* **Source document**:
┄┄┄┄┄┄┄┄┄┄

While working on the cutover approach (or approaches), one thing the core team realized was that we’d not gone into absolute details about the applications. That’s why we’d have to keep going back-and-forth to the application owners for more information.

Also, any disconnect in the understanding of how we thought the cutover should happen and how the application owners executed the cutover plan would lead to total chaos.

We decided to fix this. How? You guessed it right, another Excel!

Spreadsheets actually proved quite helpful for collecting information!

All the teams were given a base template (referred to as “runbook”) to list down the information about the infrastructure of their services. Also, the approach was listed step-by-step for the application owners to adapt it to their use-cases with bare-minimal tweaks.

The runbook had the following sections:

  1. Team and contact details
  2. Whom to reach out in case of confusion
  3. Application details: Name, Type (HTTP server, background/scheduled job), DNS, Config management & Monitoring tools, etc
  4. Database details: DNS, Technology (SQL, NoSQL, etc)
  5. Test cases: Smoke, Regression
  6. Run-sheet

Details on the Run-sheet

The run-sheet was basically an activity sequence containing:

  • Pre-cutover steps: Basic preliminary checks about checking DB configs, access, data sync delays, and informing stakeholders about the downtime, if any
  • During cutover steps: How to initiate downtime, how to handle background jobs that don’t handle concurrency, message queue (Rabbit-MQ, Kafka) of which DC to broadcast messages and consume from, etc.

┄┄┄┄┄┄┄┄┄┄

* **Data extract**:
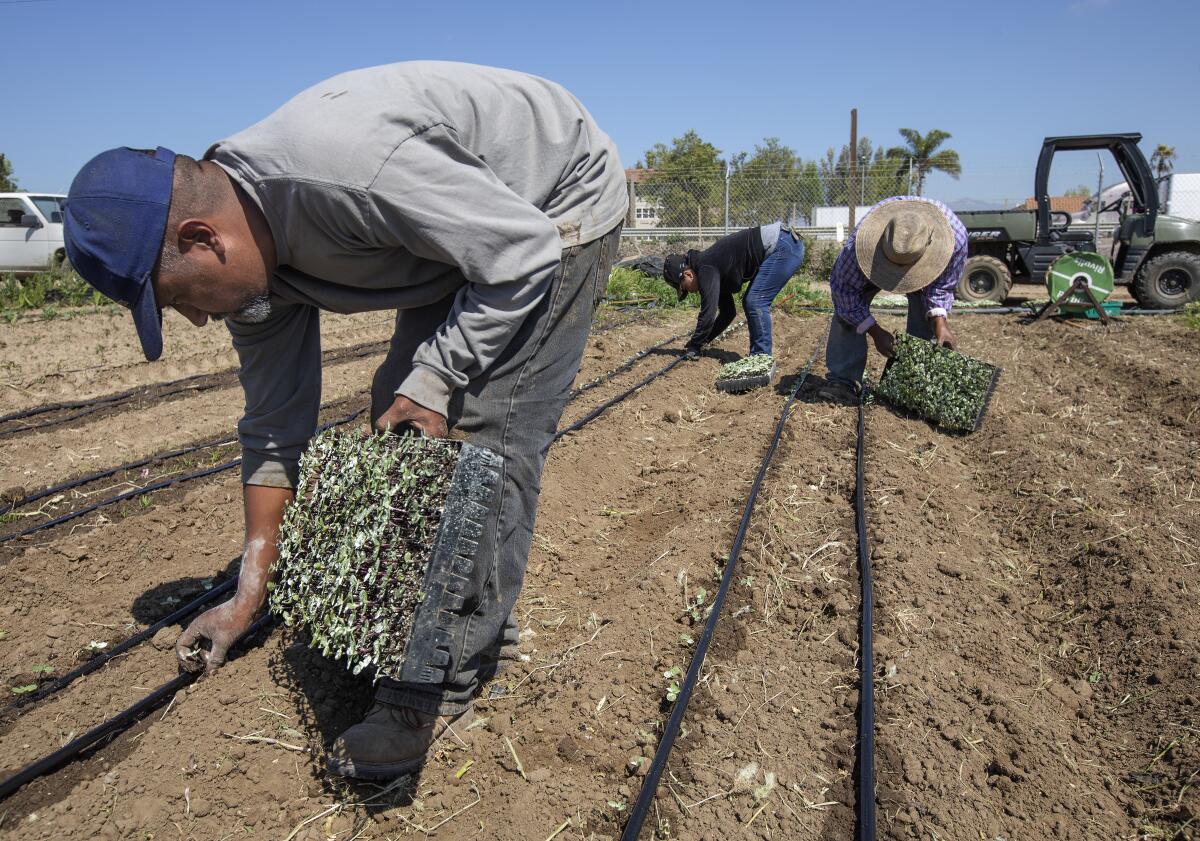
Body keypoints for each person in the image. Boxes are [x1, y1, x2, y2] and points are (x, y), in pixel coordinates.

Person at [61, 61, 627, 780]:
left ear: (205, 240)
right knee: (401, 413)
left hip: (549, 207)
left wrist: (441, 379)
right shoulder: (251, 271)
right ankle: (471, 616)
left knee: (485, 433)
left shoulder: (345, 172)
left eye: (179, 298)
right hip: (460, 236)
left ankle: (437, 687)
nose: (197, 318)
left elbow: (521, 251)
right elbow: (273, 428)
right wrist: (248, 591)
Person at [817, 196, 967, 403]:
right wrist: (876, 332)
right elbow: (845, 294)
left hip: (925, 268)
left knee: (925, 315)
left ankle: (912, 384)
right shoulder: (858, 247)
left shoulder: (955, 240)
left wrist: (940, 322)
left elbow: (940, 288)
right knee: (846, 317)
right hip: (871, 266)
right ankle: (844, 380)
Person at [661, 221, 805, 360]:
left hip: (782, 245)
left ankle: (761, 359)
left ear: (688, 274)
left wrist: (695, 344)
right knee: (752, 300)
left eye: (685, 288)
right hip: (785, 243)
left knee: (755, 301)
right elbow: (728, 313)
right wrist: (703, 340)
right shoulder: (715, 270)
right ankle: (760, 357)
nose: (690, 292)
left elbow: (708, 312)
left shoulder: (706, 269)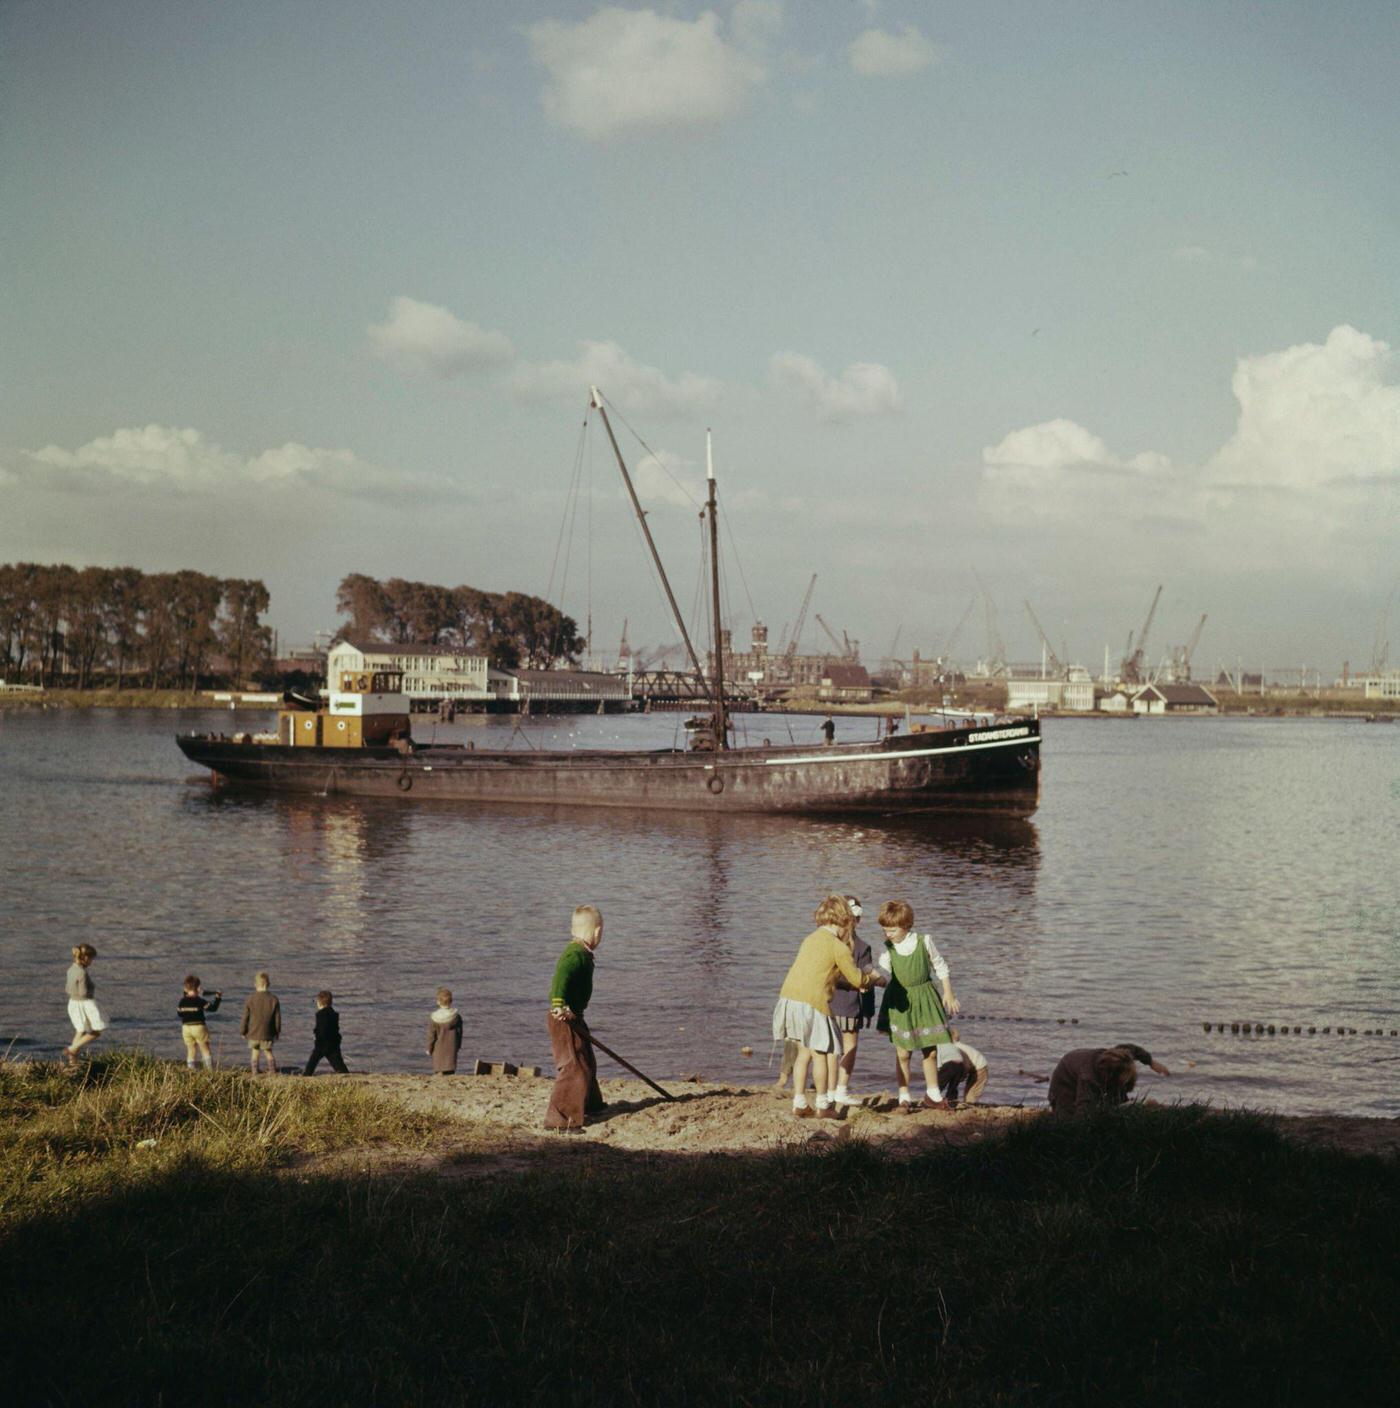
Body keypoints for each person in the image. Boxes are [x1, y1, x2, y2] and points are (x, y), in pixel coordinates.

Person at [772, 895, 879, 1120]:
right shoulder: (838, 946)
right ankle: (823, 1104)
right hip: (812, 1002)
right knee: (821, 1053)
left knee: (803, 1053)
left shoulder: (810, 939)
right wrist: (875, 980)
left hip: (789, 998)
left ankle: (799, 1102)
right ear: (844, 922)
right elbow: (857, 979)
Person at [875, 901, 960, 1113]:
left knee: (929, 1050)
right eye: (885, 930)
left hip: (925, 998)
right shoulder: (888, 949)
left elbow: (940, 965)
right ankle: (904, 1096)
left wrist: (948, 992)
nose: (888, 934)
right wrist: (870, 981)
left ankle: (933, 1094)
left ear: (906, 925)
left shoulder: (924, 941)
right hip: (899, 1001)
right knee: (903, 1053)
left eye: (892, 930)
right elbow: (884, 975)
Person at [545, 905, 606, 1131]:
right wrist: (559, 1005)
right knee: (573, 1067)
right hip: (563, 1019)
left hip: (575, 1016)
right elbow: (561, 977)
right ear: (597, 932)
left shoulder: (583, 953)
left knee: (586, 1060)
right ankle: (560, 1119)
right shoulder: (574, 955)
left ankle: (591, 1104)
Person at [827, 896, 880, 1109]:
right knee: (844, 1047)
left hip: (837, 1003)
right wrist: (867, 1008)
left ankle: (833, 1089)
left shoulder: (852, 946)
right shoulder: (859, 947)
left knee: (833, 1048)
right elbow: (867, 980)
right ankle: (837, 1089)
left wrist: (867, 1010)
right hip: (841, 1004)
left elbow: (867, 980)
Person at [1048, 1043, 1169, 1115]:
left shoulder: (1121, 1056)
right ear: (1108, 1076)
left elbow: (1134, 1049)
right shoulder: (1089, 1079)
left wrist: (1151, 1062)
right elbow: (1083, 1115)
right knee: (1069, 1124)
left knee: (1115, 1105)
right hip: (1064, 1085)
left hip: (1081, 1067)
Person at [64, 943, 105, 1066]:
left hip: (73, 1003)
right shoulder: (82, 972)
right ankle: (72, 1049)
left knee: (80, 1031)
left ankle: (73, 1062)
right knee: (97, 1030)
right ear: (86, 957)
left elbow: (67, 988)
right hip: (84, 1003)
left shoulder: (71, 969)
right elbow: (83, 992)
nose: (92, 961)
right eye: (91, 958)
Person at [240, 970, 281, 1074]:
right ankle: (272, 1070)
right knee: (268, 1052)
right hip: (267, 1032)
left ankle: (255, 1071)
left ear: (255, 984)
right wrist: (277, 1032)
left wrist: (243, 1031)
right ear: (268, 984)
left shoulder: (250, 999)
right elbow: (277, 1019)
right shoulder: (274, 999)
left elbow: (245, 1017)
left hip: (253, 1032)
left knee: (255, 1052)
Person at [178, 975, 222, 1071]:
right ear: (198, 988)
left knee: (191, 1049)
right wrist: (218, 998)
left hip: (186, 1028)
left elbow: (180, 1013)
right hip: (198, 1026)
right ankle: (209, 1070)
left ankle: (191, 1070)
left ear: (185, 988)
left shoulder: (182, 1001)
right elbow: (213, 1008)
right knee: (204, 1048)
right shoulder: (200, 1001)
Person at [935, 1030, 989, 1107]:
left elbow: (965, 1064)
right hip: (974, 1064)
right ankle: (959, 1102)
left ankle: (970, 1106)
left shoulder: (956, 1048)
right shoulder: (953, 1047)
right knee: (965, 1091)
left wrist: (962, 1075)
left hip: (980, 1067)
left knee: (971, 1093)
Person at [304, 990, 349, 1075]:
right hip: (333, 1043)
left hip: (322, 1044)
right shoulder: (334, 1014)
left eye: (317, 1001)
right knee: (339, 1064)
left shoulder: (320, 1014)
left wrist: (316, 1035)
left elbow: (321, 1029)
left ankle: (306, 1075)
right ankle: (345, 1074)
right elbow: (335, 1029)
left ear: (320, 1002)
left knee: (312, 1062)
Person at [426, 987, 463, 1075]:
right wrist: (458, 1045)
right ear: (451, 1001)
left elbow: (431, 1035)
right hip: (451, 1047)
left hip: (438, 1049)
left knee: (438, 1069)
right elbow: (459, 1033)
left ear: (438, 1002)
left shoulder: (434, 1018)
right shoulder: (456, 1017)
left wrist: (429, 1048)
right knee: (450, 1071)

┄┄┄┄┄┄┄┄┄┄

* **Work order**:
Restate the cutover passage between "We decided to" and "with bare-minimal tweaks.", inclusive, swapping "base template" for "standard template". The lines after the cutover passage are separate material.

* **Solution to this problem**:
We decided to fix this. How? You guessed it right, another Excel!

Spreadsheets actually proved quite helpful for collecting information!

All the teams were given a standard template (referred to as “runbook”) to list down the information about the infrastructure of their services. Also, the approach was listed step-by-step for the application owners to adapt it to their use-cases with bare-minimal tweaks.